Collected data
● ● ● ● ●
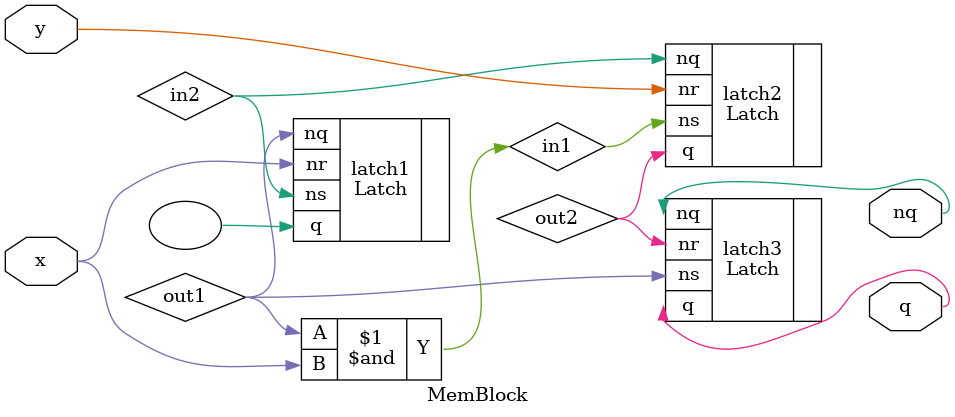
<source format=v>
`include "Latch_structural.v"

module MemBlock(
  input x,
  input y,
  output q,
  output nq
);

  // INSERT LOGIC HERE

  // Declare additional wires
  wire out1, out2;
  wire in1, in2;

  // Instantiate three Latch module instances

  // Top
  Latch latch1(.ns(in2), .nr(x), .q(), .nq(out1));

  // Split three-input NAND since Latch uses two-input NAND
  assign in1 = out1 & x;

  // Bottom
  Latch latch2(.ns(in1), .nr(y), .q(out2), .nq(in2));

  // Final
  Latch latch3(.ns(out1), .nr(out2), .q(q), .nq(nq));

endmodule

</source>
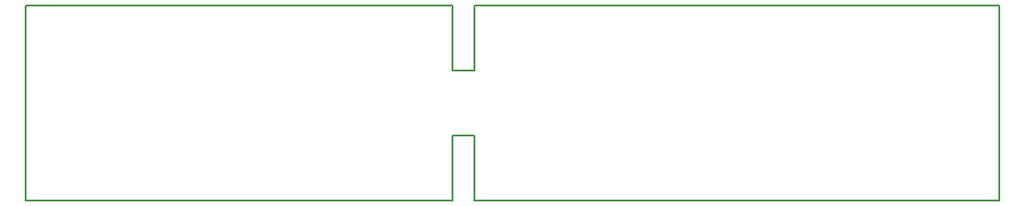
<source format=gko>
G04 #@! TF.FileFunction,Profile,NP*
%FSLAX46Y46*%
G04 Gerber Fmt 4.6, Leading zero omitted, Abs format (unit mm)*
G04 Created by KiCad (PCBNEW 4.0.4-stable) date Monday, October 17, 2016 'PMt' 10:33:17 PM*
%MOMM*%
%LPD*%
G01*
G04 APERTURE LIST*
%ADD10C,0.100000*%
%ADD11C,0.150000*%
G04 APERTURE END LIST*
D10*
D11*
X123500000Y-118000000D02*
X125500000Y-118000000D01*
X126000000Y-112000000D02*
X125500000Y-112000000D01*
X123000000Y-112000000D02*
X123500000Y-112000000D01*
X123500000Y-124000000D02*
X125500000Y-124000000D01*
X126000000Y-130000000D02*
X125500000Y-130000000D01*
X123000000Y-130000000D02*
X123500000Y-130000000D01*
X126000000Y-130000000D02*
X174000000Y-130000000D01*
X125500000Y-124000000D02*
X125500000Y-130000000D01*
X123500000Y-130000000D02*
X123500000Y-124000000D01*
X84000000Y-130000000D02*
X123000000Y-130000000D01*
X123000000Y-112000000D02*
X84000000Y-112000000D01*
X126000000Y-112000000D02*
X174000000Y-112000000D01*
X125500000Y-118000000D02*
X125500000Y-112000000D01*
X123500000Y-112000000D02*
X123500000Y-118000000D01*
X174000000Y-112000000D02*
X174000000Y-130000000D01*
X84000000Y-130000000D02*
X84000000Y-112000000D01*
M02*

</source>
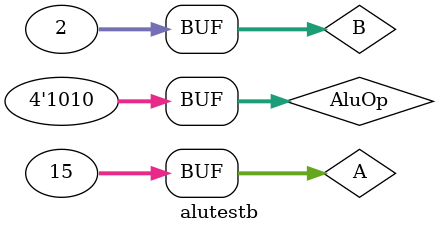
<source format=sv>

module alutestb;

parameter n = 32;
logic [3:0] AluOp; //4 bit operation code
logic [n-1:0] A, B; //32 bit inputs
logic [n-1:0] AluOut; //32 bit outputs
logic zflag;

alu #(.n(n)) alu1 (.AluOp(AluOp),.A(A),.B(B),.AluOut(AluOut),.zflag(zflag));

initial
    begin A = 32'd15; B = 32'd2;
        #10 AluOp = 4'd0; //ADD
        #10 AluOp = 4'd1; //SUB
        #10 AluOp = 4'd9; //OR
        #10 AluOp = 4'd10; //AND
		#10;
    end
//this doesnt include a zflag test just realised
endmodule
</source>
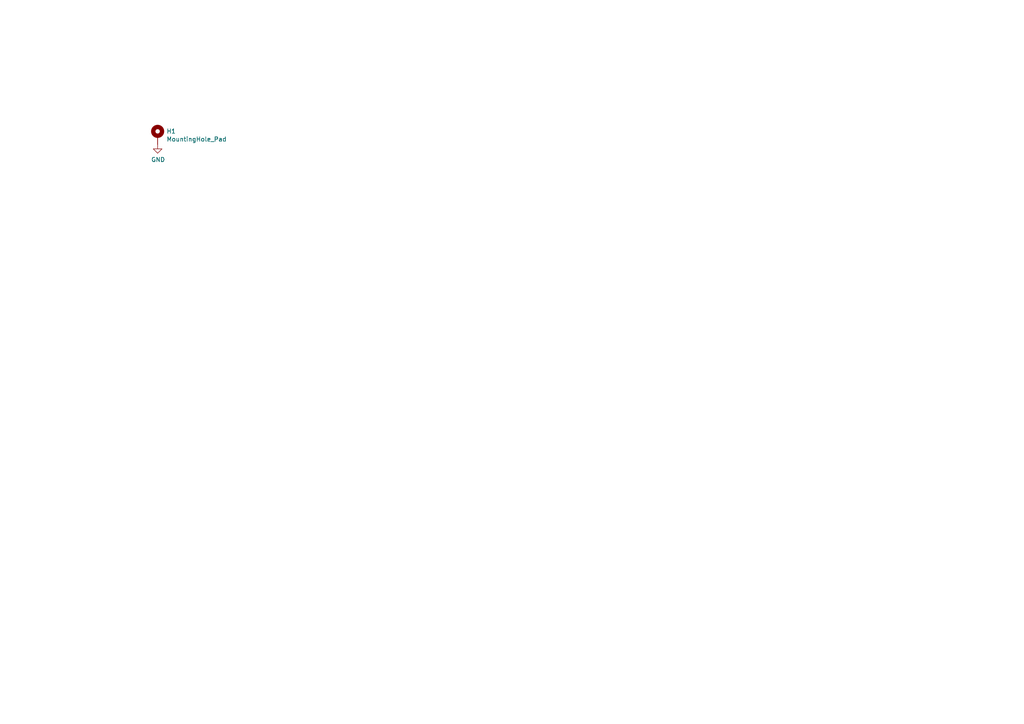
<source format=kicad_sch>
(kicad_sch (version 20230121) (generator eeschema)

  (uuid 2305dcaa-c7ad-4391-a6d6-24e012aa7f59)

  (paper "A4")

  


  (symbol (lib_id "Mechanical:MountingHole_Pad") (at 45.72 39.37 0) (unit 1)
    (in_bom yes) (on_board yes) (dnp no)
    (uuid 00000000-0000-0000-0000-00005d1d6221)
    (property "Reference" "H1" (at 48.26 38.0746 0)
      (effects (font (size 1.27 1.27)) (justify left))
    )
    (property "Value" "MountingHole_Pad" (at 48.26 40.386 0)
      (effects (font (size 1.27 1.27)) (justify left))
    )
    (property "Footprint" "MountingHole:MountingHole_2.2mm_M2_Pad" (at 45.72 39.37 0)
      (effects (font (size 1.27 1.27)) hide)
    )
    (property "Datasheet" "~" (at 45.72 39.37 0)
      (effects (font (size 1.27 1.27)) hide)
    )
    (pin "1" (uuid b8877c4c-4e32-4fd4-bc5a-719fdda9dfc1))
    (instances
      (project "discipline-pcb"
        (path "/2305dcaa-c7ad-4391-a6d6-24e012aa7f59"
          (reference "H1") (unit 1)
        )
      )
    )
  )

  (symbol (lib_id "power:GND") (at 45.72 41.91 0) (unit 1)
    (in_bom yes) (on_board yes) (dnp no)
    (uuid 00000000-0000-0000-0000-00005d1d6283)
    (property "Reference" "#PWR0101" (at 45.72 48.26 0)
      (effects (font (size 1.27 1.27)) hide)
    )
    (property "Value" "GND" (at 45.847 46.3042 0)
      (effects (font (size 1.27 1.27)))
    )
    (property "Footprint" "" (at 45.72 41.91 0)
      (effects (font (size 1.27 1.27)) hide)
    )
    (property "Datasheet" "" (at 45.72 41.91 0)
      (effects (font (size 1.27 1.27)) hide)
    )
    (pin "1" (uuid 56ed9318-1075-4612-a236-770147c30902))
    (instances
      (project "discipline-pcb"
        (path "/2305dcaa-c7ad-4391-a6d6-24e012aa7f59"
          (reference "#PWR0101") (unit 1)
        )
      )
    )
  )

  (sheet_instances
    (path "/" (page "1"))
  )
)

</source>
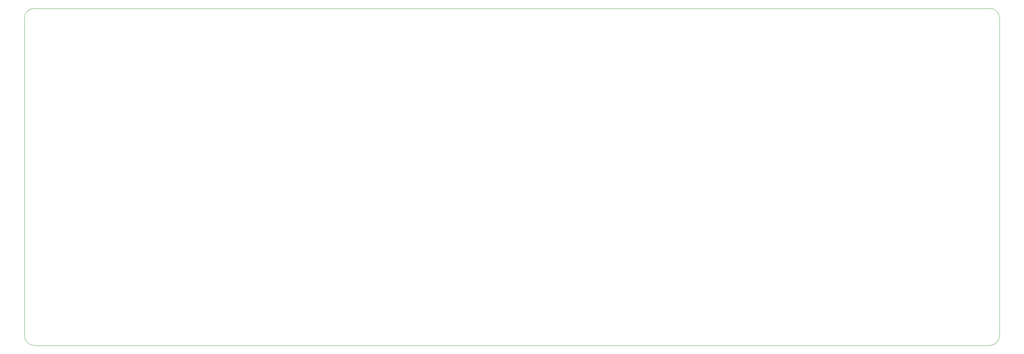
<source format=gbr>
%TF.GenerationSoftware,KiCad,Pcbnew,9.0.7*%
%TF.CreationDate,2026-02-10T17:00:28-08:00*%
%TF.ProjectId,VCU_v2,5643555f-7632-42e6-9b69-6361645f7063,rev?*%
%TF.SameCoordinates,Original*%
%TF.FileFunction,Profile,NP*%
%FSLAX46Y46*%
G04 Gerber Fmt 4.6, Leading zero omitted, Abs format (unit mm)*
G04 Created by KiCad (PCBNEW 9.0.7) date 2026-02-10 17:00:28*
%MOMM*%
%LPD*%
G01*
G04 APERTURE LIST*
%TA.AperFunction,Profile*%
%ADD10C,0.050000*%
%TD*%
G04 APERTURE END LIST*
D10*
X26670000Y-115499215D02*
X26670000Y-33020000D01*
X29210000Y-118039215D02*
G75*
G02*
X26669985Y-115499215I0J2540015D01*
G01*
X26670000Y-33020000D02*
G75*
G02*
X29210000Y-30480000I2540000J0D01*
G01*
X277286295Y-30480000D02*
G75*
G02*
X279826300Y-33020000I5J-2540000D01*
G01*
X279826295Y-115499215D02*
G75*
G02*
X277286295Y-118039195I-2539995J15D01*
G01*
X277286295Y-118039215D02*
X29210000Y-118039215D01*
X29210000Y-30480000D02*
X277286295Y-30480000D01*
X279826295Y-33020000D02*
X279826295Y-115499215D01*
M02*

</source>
● ● ● ● ●
- What you should do:
From the entries, copy every line in which the word "unit" occurs.

- Exercise output:
G04 Gerber Fmt 4.6, Leading zero omitted, Abs format (unit mm)*
  (symbol (lib_id "Mechanical:MountingHole_Pad") (at 45.72 39.37 0) (unit 1)
          (reference "H1") (unit 1)
  (symbol (lib_id "power:GND") (at 45.72 41.91 0) (unit 1)
          (reference "#PWR0101") (unit 1)
G04 Gerber Fmt 4.6, Leading zero omitted, Abs format (unit mm)*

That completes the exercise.